5. **Network-transparency PoC.** Closes C4. Rides on existing network work.
6. **Promise pipelining or notifications.** Pick whichever composes better
   with the persistence and network PoCs.
7. **SMP concurrent scheduling.** Lifts evaluation quality.

When any of these is selected as a workplan slice, the slice description
should reference this file so the paper-evidence motivation stays visible
alongside the system motivation.

## Honest Framing Notes

- The collaboration methodology section should describe the actual workflow:
  dedicated worktrees per task, mandatory verification gates, the
  `WORKPLAN.md` / `REVIEW.md` / `REVIEW_FINDINGS.md` discipline, and the
  task-branch merge-back-to-main rule.

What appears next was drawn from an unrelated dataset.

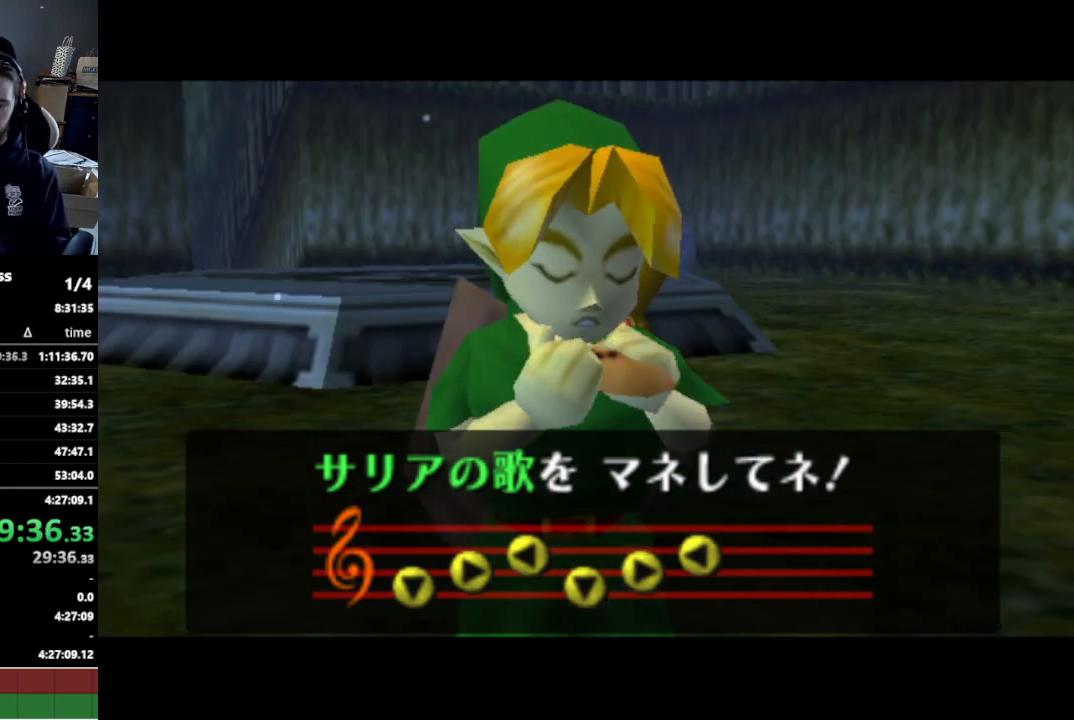
Gameplay with a controller (Nintendo layout); each line is a JSON object with the inputs held at the frame after it. "events" lists button and stick changes between this image and that frame as [ms after this image, input, new state], when the widget could be followed in between. Not read: L3 R3.
{"buttons": [], "left_stick": "center", "right_stick": "down", "events": [[433, "right_stick", "down"]]}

This is itself a contribution: it
  shows what process structure makes draft-to-review flow tractable on a
  kernel-shaped artifact.
- Verification claims must state exactly what Kani / Loom / Miri / panic
  inventory cover and what they do not. No formal-methods overstatement.
- Capability-OS novelty against seL4 / EROS / Genode must be specific
  about what the schema-as-wire layer adds beyond what those systems
  already provide. Generic capability-OS claims are not novel.
- Persistence and network-transparency claims must lean only on the actual
  PoCs once they exist, not on the shape of the future storage and
  networking proposals.

## Process

- This file lives on its own task branches under `paper/...`.
- Edits to this file follow the same dedicated-worktree rule as everything
  else in the repo.
- The paper sources live at `papers/schema-as-abi/` (Typst). `docs/paper/`
  remains the proposal/reference home: `plan.md`, `outline.md`, and
  `evidence-gaps.md` describe what the paper needs and why, while the
  paper itself (`main.typ`, `references.bib`) lives next to other
  buildable artifacts under `papers/`. Build via `make paper` from the
  repository root; output goes to `target/papers/schema-as-abi/main.pdf`.
- This plan is read alongside `docs/roadmap.md` and `WORKPLAN.md` whenever
  workplan priorities are revisited, so paper-driven motivation does not
  silently drift out of sequencing.